## Task prompt
Which lines run from the line with "ring mcp: (489, 406)" through the line with "pinky tip: (367, 401)" in the entries below? Print them exactly, both ends included, and nothing more.

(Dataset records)
»»
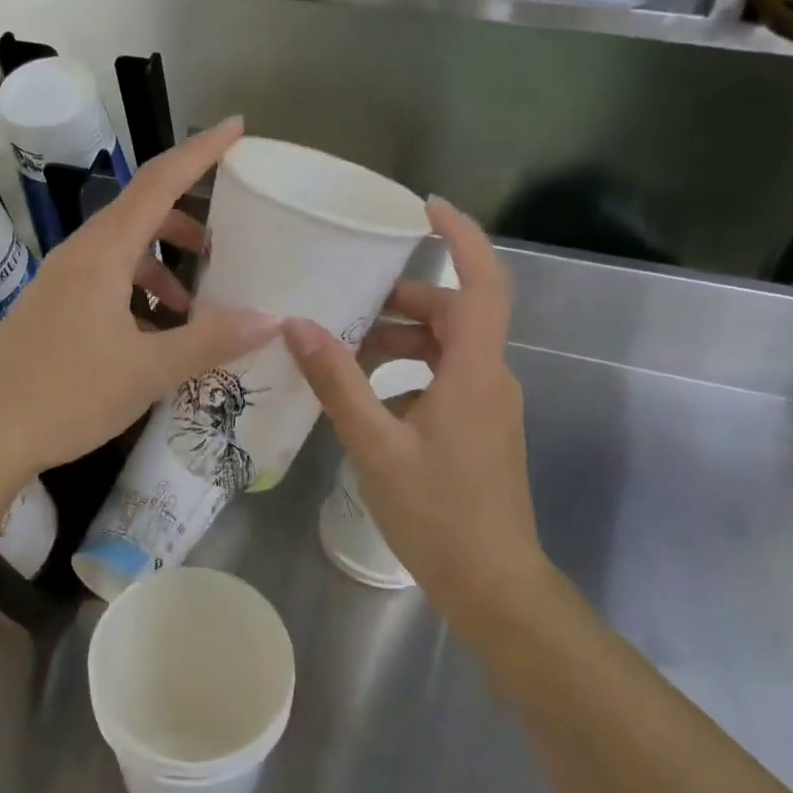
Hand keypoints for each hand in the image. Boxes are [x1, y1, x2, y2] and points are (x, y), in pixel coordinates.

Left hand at [0, 117, 277, 480]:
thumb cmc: (66, 396)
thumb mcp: (148, 370)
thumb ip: (210, 341)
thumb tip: (270, 319)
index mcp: (102, 253)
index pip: (159, 182)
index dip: (200, 152)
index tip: (236, 128)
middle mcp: (79, 255)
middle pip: (141, 215)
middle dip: (186, 224)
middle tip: (224, 248)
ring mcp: (59, 282)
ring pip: (123, 254)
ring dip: (162, 268)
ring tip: (193, 309)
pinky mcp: (51, 310)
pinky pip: (104, 283)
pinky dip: (137, 295)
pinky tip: (153, 337)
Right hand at [283, 198, 548, 622]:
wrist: (493, 585)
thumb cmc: (437, 514)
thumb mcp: (375, 444)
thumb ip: (337, 382)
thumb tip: (299, 325)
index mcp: (475, 372)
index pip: (482, 282)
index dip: (460, 237)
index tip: (425, 208)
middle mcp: (491, 378)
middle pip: (454, 314)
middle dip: (403, 301)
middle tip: (348, 302)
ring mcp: (489, 406)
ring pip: (447, 350)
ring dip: (399, 342)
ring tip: (344, 356)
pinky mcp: (481, 429)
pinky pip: (445, 380)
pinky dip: (407, 374)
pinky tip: (367, 401)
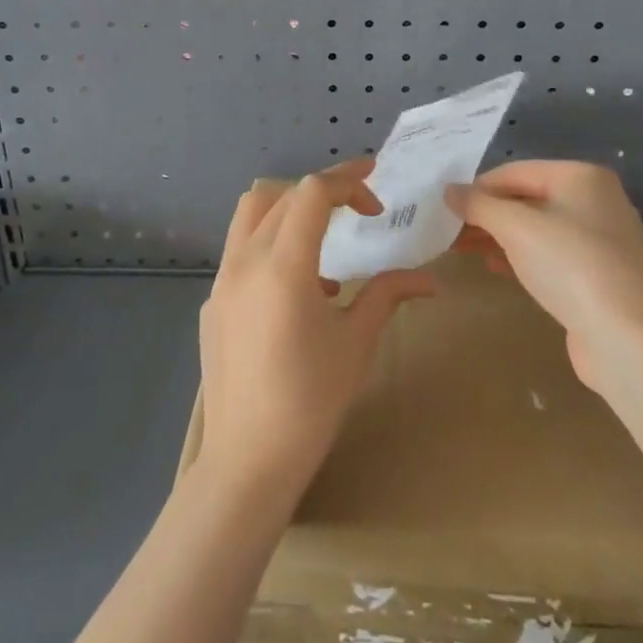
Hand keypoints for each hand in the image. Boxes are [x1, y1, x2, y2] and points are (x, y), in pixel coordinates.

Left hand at [197, 162, 437, 495]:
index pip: (313, 192)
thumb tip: (430, 279)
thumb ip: (388, 294)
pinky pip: (241, 251)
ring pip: (251, 212)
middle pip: (282, 193)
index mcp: (282, 264)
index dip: (348, 181)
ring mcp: (222, 280)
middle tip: (360, 206)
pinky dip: (271, 245)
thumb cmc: (310, 400)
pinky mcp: (212, 302)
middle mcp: (245, 260)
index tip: (376, 195)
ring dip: (290, 208)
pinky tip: (298, 291)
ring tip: (325, 241)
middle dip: (324, 191)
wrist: (247, 461)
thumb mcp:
««
## Result below
ring mcp: (489, 406)
ring pip: (447, 350)
ring dip: (399, 342)
ring tip: (344, 356)
pinky mcp: (481, 429)
pinky pip: (445, 380)
pinky dip: (407, 374)
pinky tip: (367, 401)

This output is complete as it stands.